- PROBLEM TO WORK ON -
In the entries below, find every line with the string "header" and copy it.

- RECORDS TO PROCESS -
+---+

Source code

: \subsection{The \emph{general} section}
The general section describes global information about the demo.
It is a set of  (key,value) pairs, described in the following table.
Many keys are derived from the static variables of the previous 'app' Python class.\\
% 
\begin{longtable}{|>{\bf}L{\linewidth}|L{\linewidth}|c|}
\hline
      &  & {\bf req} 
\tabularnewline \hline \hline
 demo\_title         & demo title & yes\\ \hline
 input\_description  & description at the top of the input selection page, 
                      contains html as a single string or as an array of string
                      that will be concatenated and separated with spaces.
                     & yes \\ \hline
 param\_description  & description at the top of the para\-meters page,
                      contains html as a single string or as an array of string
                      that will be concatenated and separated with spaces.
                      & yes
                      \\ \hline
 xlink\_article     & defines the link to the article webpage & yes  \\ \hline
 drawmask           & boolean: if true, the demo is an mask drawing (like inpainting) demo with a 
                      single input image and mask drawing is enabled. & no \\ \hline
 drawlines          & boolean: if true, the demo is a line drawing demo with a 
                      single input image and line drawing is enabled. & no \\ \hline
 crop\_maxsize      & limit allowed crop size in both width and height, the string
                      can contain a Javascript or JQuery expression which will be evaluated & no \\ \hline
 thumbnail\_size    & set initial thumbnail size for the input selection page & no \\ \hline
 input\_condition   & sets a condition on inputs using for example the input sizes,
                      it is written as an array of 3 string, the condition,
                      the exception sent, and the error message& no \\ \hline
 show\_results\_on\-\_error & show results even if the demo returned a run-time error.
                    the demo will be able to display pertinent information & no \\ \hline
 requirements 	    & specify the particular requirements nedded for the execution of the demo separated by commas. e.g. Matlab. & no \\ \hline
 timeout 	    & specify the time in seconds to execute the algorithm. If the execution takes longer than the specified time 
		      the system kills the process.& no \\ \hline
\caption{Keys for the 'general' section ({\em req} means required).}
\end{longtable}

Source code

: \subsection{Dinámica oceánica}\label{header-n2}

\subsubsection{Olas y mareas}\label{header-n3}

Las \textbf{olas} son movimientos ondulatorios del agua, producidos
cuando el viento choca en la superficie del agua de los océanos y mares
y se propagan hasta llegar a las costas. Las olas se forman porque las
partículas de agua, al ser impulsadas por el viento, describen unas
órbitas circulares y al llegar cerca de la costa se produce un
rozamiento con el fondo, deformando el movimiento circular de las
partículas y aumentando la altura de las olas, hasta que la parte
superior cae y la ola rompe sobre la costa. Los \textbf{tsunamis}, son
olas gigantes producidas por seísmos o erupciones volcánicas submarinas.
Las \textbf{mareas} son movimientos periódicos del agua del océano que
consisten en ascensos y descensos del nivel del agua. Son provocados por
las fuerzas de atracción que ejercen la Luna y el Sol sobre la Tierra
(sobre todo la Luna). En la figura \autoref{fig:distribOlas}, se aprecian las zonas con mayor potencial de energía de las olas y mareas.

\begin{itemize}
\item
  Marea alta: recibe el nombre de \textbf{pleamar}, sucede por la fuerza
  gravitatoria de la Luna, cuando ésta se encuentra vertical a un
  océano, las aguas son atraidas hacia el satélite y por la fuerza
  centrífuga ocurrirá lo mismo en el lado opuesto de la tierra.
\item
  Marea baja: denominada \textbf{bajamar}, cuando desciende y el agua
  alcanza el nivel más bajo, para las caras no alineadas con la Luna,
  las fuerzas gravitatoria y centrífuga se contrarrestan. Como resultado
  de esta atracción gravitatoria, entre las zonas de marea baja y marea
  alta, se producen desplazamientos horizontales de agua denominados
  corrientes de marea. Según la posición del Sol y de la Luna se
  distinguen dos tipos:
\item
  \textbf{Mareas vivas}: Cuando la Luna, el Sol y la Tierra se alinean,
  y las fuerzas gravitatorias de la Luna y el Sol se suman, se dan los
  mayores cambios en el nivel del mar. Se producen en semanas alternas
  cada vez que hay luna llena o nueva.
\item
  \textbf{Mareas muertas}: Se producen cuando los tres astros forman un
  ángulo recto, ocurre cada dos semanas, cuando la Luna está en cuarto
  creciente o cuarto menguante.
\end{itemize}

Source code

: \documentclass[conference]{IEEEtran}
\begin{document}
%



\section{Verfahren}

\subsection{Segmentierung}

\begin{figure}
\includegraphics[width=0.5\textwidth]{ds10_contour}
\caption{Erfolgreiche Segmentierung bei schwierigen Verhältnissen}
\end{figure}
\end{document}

+---+

- EXERCISE OUTPUT -
: \subsection{Dinámica oceánica}\label{header-n2}
\subsubsection{Olas y mareas}\label{header-n3}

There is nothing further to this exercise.